ARTIST’S STATEMENT: ERIC HOMAN
Documentarian. Video Artist. Educator. Explorer. These are some of my professions that I thrive in the video, motion graphics, and photography fields. In order to create original and personal works, I seek out exploring the infinite. In describing the diverse, eclectic content and breath of my documentary and experimental video work, I investigate upon a phantasmagoria of topics that deal with the world around me, whether they be hopes, dreams, dramas, comedies, or the collective imagination. Through time-based compositions, colors, light, and soundscapes, I seek subjects that appeal to me and then add in my own senses of wonder, humor, creativity, curiosity, fact-finding, sensitivity, heart, and feeling. This can tend to be an unique hybrid of Humanism, Expressionism, Surrealism, and even Dadaism. I strive to express, document, and capture life through personal vision, imagination, and passion within my chosen artistic mediums of video, photography, motion graphics, 3D animation, and writing.

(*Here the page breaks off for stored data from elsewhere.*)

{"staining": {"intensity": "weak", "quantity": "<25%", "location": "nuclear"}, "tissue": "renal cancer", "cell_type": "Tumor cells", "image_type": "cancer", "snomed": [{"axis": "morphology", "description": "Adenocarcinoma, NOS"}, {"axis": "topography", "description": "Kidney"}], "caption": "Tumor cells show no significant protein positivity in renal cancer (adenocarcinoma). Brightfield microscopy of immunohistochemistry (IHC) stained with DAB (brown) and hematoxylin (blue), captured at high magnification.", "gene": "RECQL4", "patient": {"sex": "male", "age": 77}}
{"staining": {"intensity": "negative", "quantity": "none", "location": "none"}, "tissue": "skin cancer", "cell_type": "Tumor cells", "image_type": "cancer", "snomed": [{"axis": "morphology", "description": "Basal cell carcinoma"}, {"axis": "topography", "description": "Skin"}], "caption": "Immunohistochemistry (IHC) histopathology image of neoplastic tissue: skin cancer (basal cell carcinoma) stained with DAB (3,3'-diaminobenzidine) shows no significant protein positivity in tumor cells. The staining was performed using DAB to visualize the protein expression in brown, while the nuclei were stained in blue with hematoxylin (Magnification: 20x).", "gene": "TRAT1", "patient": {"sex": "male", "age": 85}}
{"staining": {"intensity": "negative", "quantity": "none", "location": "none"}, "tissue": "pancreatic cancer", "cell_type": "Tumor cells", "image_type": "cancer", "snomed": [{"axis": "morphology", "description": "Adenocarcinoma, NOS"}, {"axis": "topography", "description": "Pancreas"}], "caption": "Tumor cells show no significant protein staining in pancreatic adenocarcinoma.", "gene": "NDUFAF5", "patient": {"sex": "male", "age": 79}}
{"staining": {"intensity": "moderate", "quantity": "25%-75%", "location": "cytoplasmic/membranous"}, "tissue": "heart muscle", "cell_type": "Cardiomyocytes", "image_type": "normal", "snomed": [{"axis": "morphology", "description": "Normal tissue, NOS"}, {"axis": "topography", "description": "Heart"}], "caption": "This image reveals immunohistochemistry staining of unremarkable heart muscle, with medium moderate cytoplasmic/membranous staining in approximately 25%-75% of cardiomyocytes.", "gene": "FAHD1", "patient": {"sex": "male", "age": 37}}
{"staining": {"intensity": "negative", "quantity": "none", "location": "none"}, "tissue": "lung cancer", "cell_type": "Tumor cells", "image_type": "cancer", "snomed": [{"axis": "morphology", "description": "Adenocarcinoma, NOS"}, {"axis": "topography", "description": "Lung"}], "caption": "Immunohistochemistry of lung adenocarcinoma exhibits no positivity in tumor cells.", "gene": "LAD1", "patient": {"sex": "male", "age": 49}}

I have worked in a multitude of areas and mediums while working with the themes of dreams, emotions, nostalgia, catharsis, and memories. For over the past 15 years, I have created a massive amount collection of hundreds of time-based works. More recently, I’ve worked on various documentary projects that capture unique, passionate perspectives on slices of life: “Treasures of the Hocking Hills” (artists and the nature that inspires them), “Comic Book Culture” (the allure and appeal of comic books), “American Northwest Adventures” (the rejuvenating power of nature), “Columbus, Ohio: ‘1812 Overture'” (a bicentennial celebration of Columbus, Ohio), “Artcars” (decorating your car to make it a mobile art piece), “The Holiday House” (decorating your house for every holiday), and “Hope & Strength: Life After Miscarriages” (dealing with the difficult subject of experiencing multiple miscarriages). Quite simply, I love doing the work that I do.
As the primary director and creator of my video work, I am a seeker of meaning and the truth. Every project I produce centers around the theme of exploration. I continue to create diverse projects that tackle documentary, experimental, commercial, and fine art concerns while engaging a wider audience, serving the community, communicating new ideas, and sharing a passion for self-expression.